Your response must be made up of each line in the data below that contains the string "APERTURE".

__GIVEN DATA__.

* * * *

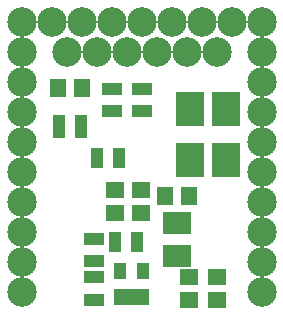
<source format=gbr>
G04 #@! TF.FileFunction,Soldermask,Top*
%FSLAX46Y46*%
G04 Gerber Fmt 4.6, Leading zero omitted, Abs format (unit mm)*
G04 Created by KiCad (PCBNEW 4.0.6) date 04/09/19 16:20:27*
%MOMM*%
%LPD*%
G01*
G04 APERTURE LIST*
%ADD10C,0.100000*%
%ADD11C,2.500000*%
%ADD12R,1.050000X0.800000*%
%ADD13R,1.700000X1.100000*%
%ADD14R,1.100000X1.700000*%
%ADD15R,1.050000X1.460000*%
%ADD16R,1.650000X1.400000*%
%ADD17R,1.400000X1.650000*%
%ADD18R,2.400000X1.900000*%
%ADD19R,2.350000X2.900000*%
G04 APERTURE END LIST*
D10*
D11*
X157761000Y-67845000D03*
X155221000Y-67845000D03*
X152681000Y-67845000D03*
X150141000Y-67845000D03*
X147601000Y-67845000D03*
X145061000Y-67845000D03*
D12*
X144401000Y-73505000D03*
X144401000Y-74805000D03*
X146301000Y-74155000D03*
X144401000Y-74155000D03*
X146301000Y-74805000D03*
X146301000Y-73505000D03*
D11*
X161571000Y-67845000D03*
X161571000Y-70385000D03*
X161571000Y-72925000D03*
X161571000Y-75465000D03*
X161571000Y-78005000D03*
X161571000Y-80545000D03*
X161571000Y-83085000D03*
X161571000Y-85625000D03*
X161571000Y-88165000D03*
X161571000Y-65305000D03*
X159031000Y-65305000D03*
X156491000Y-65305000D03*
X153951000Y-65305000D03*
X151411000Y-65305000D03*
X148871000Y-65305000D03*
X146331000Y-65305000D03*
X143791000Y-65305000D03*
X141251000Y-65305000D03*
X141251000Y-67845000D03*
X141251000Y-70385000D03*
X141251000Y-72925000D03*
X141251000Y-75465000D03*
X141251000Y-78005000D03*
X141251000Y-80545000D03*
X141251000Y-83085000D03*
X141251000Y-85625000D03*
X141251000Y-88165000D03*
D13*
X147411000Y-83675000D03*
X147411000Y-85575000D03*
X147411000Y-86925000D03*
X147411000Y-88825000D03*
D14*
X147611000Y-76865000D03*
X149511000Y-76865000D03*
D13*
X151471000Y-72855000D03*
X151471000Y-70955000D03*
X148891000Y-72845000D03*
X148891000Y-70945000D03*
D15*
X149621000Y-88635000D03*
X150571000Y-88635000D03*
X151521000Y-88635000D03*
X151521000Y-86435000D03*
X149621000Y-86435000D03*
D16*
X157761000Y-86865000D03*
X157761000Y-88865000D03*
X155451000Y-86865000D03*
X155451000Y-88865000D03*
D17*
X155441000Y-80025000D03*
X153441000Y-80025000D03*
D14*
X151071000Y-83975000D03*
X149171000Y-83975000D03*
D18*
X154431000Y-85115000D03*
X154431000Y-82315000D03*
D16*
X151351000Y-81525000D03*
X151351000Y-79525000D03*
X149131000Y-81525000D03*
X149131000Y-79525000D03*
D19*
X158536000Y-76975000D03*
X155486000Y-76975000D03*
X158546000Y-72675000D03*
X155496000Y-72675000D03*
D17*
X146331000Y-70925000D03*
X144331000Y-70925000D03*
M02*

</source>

* * * *

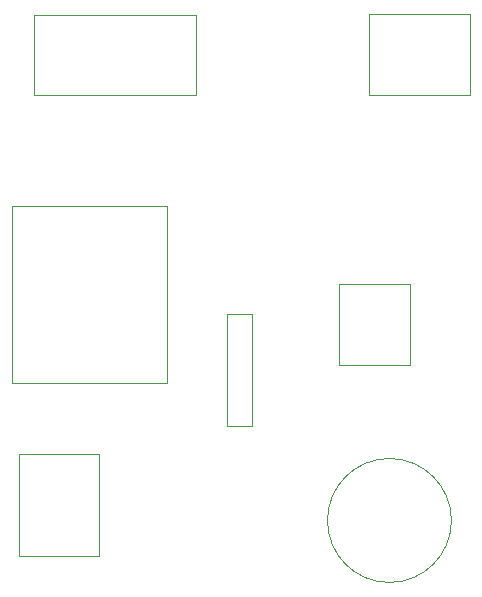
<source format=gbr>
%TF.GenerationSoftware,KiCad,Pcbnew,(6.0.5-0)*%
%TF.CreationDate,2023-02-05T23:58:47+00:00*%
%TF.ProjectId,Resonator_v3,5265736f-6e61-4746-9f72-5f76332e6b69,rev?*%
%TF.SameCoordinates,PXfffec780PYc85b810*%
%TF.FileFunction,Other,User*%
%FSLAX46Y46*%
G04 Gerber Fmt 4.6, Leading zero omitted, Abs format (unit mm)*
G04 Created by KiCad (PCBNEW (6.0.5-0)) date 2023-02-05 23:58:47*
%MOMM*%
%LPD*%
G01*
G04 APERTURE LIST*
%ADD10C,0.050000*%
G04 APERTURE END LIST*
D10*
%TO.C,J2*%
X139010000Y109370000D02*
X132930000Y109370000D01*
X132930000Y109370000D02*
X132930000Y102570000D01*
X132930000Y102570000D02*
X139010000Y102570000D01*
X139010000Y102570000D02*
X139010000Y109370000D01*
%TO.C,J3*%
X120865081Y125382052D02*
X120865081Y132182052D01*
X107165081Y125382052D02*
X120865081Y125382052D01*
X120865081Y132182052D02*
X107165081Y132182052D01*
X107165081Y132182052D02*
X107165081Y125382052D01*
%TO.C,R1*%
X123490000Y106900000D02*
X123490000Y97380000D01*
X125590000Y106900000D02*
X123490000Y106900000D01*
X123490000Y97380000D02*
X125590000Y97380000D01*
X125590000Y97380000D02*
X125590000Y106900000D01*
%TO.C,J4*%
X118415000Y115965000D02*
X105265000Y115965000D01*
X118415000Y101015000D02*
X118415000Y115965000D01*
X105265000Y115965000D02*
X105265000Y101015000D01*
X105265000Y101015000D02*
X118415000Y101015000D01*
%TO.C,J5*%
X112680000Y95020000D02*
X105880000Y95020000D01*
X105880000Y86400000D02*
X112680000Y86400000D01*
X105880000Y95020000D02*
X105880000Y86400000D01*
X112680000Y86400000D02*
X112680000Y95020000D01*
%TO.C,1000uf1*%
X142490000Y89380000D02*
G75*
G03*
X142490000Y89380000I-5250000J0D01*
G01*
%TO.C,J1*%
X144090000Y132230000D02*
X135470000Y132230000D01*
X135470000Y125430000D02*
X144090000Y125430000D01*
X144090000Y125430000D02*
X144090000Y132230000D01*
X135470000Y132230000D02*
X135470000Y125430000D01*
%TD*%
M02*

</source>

* * * *

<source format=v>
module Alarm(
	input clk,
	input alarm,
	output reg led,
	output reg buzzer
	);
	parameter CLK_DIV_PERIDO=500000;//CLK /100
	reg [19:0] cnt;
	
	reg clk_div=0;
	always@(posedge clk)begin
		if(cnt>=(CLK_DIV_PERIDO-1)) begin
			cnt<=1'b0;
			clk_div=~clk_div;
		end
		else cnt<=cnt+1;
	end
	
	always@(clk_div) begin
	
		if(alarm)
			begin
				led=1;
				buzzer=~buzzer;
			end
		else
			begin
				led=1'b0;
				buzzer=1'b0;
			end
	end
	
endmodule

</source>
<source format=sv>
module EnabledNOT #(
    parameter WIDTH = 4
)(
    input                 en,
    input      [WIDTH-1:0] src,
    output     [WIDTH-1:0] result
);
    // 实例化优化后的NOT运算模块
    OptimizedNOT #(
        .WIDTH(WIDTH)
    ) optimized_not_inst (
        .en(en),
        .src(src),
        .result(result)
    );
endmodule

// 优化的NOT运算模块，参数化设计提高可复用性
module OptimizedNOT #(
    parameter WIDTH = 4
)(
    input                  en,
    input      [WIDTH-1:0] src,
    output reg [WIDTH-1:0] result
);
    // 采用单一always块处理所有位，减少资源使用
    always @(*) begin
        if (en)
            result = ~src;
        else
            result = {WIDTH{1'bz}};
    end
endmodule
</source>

* * * *

__WRITTEN RESPONSE__.
G04 APERTURE LIST*
G04 APERTURE END LIST*
G04 APERTURE LIST*
G04 APERTURE END LIST*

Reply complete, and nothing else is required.